Streaming AI output is about consuming a response that arrives incrementally and rendering it as it comes — instead of waiting for the whole thing.
The transport
LLM APIs stream via Server-Sent Events (SSE) or chunked HTTP — the response body is a stream of small chunks, each carrying a token delta. On the client you read it with the fetch + ReadableStream API:
const res = await fetch("/api/chat", {
method: "POST",
body: JSON.stringify({ messages }),
signal: controller.signal, // for cancellation
});
const reader = res.body.getReader();
const decoder = new TextDecoder();
let buffer = "";
while (true) {
const { done, value } = await reader.read();
if (done) break;
buffer += decoder.decode(value, { stream: true });
// SSE: events are separated by \n\n; lines start with "data: "
const lines = buffer.split("\n");
buffer = lines.pop(); // keep the last partial line
for (const line of lines) {
if (!line.startsWith("data: ")) continue;
const data = line.slice(6);
if (data === "[DONE]") return;
const delta = JSON.parse(data).choices?.[0]?.delta?.content ?? "";
setMessage((m) => m + delta); // append the token to state
}
}The details interviewers grade
- Partial chunks — a network chunk does not align to event/token boundaries. You must buffer and only parse complete lines/events, carrying the leftover partial into the next read. Forgetting this corrupts the output.
TextDecoder({ stream: true })— so multi-byte UTF-8 characters split across chunks decode correctly.- Cancellation — wire an
AbortControllerto a "Stop generating" button; abort the fetch to halt the stream. - Errors mid-stream — the stream can fail after it started. Catch, show what arrived plus an error, allow retry.
- Rendering performance — appending on every token causes a render per token. For fast streams, batch updates (e.g.
requestAnimationFrameor a small buffer) so you don't thrash. Memoize already-rendered markdown. - UX — auto-scroll to follow the output (but stop if the user scrolls up), a typing cursor, disable input while streaming.

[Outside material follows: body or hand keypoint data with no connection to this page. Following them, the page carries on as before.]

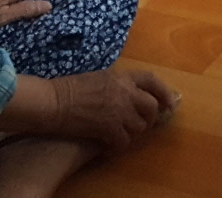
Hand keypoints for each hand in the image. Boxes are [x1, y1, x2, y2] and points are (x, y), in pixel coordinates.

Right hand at [46, 69, 178, 149]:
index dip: (164, 92)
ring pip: (139, 126)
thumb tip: (126, 93)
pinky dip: (118, 146)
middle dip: (151, 118)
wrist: (52, 101)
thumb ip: (116, 84)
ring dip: (132, 132)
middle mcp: (125, 91)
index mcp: (121, 76)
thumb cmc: (68, 88)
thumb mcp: (98, 78)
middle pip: (151, 106)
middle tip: (143, 124)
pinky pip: (124, 142)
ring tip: (120, 134)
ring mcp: (118, 110)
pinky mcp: (109, 127)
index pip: (152, 80)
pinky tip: (109, 146)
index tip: (169, 102)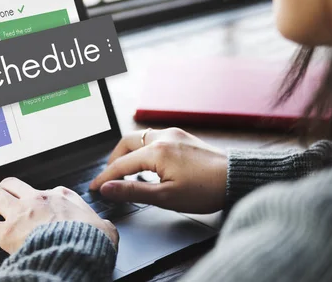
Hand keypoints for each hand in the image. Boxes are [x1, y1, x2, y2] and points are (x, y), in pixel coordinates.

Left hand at [0, 177, 118, 253]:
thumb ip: (102, 224)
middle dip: (6, 192)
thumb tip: (106, 229)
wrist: (79, 252)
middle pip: (12, 183)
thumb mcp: (105, 228)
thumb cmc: (92, 241)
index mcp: (62, 196)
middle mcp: (38, 199)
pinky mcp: (8, 232)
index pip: (46, 190)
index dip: (39, 200)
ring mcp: (21, 213)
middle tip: (5, 205)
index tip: (39, 209)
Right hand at [90, 128, 227, 213]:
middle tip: (110, 177)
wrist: (236, 178)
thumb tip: (108, 188)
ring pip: (140, 137)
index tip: (95, 188)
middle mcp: (163, 137)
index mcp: (157, 151)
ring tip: (127, 172)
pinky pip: (154, 138)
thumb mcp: (165, 197)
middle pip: (126, 142)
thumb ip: (133, 191)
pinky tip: (148, 164)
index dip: (105, 177)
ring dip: (129, 153)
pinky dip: (143, 149)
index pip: (121, 164)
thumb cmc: (206, 190)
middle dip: (114, 159)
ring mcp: (174, 134)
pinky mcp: (183, 137)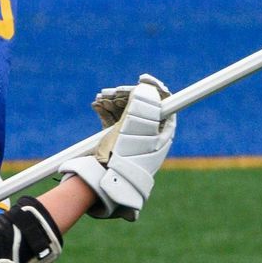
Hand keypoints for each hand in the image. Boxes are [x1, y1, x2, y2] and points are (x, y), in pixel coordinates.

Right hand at [64, 74, 174, 220]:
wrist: (102, 183)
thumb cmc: (122, 156)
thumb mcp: (136, 125)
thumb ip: (145, 102)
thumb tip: (148, 87)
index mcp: (162, 135)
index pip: (164, 105)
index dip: (155, 88)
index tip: (142, 78)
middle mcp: (149, 138)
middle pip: (142, 106)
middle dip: (126, 95)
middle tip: (112, 91)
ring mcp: (132, 141)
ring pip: (126, 112)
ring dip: (113, 102)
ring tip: (100, 98)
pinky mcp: (117, 144)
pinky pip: (113, 122)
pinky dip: (105, 112)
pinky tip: (96, 105)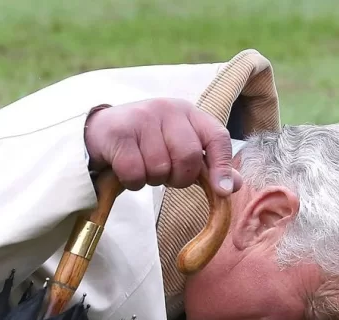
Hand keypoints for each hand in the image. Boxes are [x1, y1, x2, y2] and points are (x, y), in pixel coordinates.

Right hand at [83, 99, 242, 195]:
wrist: (102, 133)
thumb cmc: (150, 144)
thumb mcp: (182, 150)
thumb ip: (210, 166)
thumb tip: (236, 185)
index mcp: (190, 113)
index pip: (218, 137)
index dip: (223, 166)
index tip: (222, 191)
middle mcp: (168, 108)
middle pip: (188, 158)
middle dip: (178, 178)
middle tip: (166, 174)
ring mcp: (141, 117)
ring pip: (160, 169)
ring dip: (152, 180)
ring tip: (143, 166)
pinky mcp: (119, 132)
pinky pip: (135, 174)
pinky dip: (132, 182)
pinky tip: (126, 168)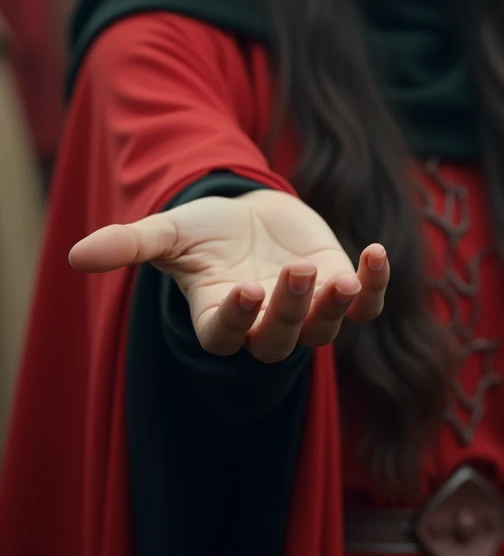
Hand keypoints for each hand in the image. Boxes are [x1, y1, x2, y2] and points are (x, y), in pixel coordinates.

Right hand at [69, 190, 388, 360]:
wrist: (251, 215)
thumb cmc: (206, 231)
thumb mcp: (171, 232)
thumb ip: (131, 245)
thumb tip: (76, 256)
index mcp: (220, 314)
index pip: (226, 336)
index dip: (235, 320)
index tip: (242, 288)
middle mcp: (265, 322)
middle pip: (279, 340)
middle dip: (289, 310)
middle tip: (295, 273)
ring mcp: (306, 309)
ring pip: (324, 329)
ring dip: (334, 306)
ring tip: (341, 277)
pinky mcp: (339, 286)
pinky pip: (364, 303)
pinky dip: (374, 286)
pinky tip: (375, 254)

- Markdown — render incrementally; handle incomplete markdown/code fences gracefully.
Why stream at all
Time-to-first-token is far shorter than time-to-full-response — streaming makes the app feel responsive and lets users read as it generates and stop early. It's a perceived-performance win.
The framing
"The API sends a streaming response — SSE or chunked — so on the client I read response.body as a ReadableStream, decode each chunk with a streaming TextDecoder, and append token deltas to state as they arrive. The non-obvious parts: network chunks don't align to token boundaries, so I buffer and only parse complete events; I wire an AbortController to a stop button; I handle mid-stream errors; and I batch renders so a fast token stream doesn't cause a render per token. Plus UX — auto-scroll, typing cursor, disabled input while generating."
Follow-up questions
- •Why do you need to buffer partial chunks?

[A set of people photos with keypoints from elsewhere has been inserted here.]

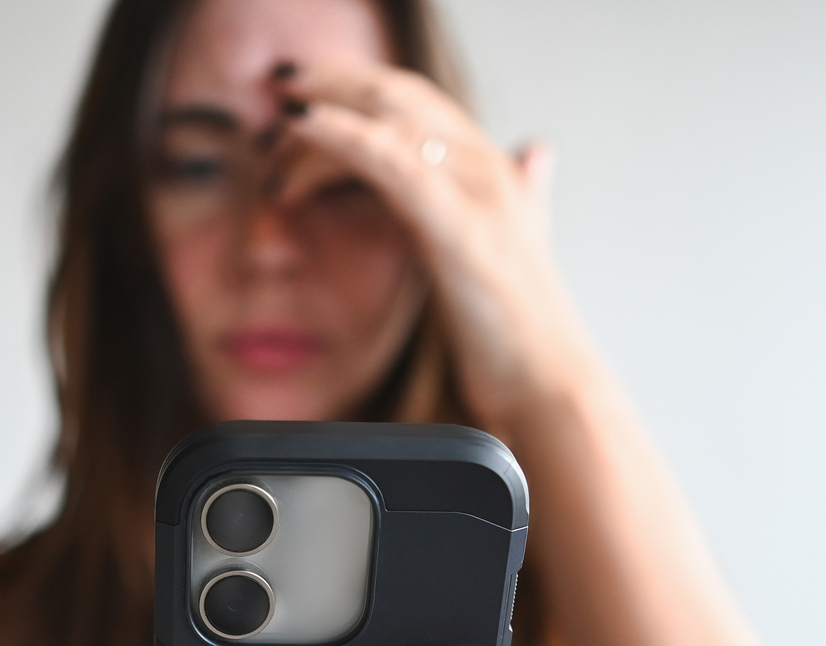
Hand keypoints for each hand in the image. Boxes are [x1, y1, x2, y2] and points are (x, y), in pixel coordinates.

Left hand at [274, 60, 582, 432]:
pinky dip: (345, 135)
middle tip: (281, 87)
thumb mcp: (514, 249)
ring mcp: (477, 194)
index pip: (417, 104)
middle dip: (335, 81)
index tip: (305, 97)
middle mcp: (486, 168)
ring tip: (279, 119)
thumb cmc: (518, 330)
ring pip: (392, 118)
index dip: (360, 89)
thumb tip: (539, 149)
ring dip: (328, 111)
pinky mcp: (460, 228)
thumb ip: (521, 194)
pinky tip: (306, 125)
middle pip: (401, 95)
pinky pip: (394, 162)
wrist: (546, 383)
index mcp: (490, 171)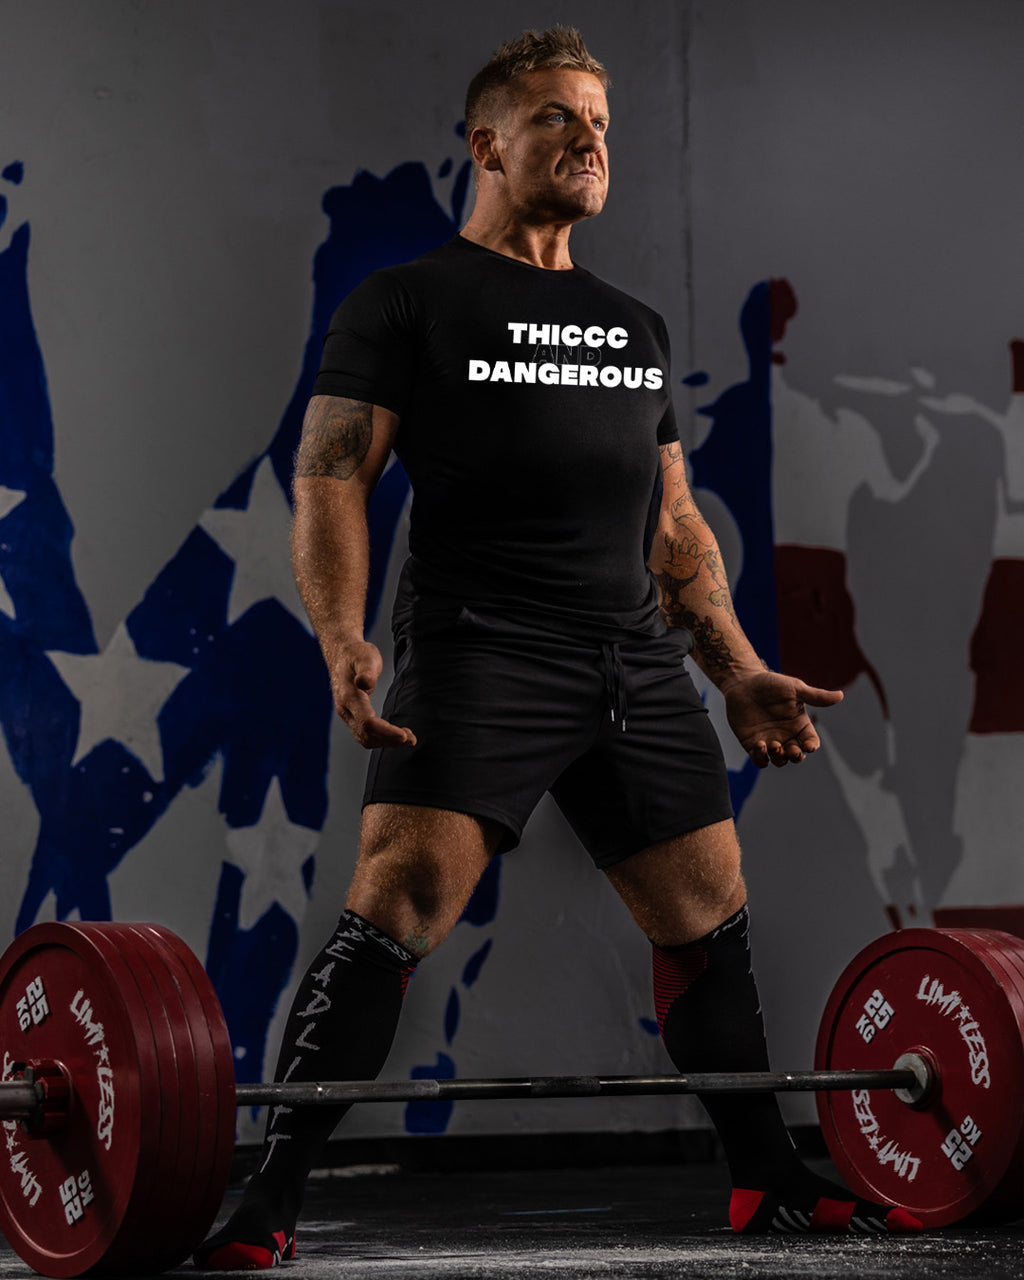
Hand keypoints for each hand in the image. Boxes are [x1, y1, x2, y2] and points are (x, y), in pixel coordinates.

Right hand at [329, 640, 416, 748]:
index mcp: (348, 696)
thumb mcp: (365, 657)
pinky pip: (365, 735)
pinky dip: (381, 739)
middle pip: (366, 735)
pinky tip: (397, 734)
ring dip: (386, 742)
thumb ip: (366, 671)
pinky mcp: (352, 716)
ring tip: (409, 738)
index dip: (386, 731)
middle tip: (412, 739)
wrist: (342, 654)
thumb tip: (363, 682)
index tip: (404, 735)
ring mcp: (347, 714)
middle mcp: (345, 709)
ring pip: (365, 739)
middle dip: (389, 740)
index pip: (367, 722)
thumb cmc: (356, 654)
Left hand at [721, 670, 842, 767]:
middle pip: (797, 756)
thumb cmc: (770, 684)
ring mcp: (770, 741)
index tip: (807, 745)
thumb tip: (840, 696)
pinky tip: (760, 745)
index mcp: (800, 724)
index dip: (811, 746)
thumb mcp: (795, 689)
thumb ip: (816, 696)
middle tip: (790, 749)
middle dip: (796, 756)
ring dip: (779, 758)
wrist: (743, 683)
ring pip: (780, 761)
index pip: (811, 742)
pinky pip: (760, 760)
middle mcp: (786, 735)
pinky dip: (761, 758)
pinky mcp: (753, 744)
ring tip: (773, 745)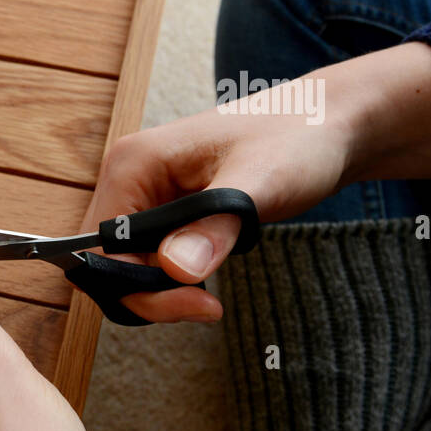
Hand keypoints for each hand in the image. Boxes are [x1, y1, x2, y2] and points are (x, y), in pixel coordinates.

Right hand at [87, 41, 430, 322]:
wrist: (329, 124)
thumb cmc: (298, 137)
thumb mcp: (260, 184)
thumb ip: (214, 226)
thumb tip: (175, 269)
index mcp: (133, 164)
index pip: (101, 246)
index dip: (137, 285)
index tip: (193, 302)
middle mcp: (128, 178)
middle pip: (106, 260)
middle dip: (148, 293)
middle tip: (205, 307)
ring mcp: (145, 193)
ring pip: (126, 264)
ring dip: (161, 289)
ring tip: (208, 295)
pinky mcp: (164, 209)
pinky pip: (149, 257)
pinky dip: (172, 278)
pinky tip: (205, 278)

- •How do you implement a 'stop generating' button?
- •How do you avoid a re-render on every single token?
- •What happens if the stream errors halfway through?
Common mistakes
- •Assuming each network chunk is a complete token or event.
- •Not using TextDecoder's stream option — breaking multi-byte characters.
- •Re-rendering on every token with no batching — UI jank.
- •No cancellation, so users can't stop a long generation.
- •Not handling errors that occur after the stream started.
Performance considerations
- •Appending state per token can cause hundreds of renders — batch with rAF or a buffer. Memoize already-rendered markdown so only the streaming tail re-parses. Auto-scroll work should be throttled.
Edge cases
- •A token/event split across two network chunks.
- •Multi-byte UTF-8 character split across chunks.
- •Stream errors or connection drops mid-response.
- •User navigates away while streaming — must abort.
- •Incomplete markdown/code fence at the current cursor.
Real-world examples
- •ChatGPT/Claude-style chat UIs rendering tokens as they generate.
- •AI code assistants streaming completions into an editor.